PROBLEM TO SOLVE – From the line that contains "a) Screws for tilt bar hinges x8" through the line that contains "UNIVERSITEIT VAN PRETORIA", output every line of the listing below exactly and leave out all the rest.
====
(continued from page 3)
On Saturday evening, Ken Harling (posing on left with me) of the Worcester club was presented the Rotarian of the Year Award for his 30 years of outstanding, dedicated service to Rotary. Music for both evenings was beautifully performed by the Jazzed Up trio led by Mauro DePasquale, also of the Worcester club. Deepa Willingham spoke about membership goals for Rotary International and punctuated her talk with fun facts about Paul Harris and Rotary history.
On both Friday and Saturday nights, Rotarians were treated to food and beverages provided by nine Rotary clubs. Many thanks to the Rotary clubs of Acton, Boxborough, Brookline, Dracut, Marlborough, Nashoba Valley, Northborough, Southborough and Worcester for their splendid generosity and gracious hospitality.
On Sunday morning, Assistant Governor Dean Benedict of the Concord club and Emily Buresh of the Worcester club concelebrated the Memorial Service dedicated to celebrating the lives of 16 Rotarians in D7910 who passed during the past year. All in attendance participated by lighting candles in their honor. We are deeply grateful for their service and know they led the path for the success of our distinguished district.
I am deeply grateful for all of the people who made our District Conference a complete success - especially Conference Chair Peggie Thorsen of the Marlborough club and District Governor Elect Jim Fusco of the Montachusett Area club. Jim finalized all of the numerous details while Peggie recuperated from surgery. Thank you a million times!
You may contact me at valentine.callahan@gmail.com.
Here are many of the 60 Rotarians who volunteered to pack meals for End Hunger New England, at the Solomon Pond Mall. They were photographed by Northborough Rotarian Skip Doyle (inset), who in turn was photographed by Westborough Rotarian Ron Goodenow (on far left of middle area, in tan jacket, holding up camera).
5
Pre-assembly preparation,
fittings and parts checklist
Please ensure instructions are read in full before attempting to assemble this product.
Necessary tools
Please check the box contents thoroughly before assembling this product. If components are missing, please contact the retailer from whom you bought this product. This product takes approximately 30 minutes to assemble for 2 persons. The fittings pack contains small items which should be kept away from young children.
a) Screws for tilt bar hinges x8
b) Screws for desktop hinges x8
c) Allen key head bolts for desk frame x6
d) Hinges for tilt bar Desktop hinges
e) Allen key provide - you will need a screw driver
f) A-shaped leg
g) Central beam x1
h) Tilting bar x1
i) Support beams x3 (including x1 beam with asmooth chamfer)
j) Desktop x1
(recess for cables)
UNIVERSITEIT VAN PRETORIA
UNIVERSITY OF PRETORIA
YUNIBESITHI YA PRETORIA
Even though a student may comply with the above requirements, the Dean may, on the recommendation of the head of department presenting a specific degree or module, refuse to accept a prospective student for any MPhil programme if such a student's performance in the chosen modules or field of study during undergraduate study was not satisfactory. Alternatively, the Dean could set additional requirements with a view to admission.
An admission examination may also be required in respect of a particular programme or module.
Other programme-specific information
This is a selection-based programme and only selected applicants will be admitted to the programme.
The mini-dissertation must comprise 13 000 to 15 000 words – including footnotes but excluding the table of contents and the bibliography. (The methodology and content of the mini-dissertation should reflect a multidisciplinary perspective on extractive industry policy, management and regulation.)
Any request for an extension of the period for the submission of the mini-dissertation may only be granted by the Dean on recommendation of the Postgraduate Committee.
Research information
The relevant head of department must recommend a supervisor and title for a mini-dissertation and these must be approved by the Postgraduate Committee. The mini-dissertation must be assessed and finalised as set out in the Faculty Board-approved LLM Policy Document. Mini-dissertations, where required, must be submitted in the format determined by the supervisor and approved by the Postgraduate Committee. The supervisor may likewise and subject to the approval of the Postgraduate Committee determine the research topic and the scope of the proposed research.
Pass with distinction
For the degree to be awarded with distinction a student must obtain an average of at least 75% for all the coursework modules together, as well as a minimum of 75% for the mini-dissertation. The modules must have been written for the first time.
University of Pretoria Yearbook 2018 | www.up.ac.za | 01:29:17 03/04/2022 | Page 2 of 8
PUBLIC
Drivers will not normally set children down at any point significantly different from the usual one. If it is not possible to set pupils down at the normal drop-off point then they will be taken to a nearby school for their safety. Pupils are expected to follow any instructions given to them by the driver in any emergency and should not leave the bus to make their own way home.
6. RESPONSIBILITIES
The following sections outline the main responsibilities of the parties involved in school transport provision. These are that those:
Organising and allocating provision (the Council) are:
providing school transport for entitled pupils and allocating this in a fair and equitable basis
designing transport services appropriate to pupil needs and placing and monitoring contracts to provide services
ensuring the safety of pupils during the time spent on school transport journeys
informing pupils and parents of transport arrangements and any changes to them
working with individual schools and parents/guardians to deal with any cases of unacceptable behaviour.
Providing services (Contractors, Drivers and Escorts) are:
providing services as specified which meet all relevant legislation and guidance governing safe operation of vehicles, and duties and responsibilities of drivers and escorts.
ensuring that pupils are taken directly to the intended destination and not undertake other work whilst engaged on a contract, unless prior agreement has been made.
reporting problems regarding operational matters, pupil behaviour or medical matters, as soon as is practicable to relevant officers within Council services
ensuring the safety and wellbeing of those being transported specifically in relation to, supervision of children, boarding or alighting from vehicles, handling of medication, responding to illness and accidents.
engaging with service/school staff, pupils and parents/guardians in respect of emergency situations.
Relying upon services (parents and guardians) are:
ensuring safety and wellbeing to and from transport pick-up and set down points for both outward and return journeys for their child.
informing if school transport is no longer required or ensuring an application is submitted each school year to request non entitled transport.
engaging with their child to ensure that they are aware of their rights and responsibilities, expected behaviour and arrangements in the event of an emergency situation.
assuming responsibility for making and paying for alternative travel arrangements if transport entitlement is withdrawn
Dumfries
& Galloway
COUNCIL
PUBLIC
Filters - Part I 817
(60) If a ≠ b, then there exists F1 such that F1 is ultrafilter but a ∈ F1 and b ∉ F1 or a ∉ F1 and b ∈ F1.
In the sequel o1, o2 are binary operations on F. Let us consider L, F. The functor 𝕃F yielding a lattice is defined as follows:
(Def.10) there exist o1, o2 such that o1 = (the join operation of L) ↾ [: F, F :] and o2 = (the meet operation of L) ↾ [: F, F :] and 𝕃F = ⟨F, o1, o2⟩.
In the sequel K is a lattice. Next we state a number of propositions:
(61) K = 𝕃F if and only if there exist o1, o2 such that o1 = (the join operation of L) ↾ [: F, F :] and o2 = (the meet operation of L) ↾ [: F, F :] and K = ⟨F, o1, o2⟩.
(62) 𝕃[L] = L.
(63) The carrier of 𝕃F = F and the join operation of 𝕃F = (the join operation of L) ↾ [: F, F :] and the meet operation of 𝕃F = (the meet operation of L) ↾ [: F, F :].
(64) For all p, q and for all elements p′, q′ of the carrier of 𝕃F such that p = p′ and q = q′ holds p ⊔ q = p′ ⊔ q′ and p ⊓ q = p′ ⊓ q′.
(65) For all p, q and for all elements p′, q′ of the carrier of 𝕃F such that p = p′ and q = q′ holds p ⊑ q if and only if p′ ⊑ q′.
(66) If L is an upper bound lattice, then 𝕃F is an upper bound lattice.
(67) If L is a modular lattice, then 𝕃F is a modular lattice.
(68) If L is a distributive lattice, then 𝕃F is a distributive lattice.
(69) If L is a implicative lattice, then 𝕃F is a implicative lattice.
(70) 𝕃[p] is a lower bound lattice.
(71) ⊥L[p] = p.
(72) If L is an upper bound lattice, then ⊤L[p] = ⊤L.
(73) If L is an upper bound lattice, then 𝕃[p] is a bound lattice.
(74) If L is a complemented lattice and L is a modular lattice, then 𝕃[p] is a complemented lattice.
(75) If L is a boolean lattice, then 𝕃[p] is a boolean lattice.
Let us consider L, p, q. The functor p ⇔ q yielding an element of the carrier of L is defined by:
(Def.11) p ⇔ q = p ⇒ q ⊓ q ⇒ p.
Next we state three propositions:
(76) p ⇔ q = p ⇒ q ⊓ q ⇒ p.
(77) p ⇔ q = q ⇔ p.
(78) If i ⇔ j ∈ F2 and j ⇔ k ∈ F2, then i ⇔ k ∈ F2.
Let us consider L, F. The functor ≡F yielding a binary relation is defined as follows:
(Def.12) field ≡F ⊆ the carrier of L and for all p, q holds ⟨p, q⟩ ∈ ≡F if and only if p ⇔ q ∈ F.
====
RESPONSE TO THIS EXERCISE –
a) Screws for tilt bar hinges x8
b) Screws for desktop hinges x8
c) Allen key head bolts for desk frame x6
d) Hinges for tilt bar Desktop hinges
e) Allen key provide - you will need a screw driver
f) A-shaped leg
g) Central beam x1
h) Tilting bar x1
i) Support beams x3 (including x1 beam with asmooth chamfer)
j) Desktop x1
(recess for cables)
UNIVERSITEIT VAN PRETORIA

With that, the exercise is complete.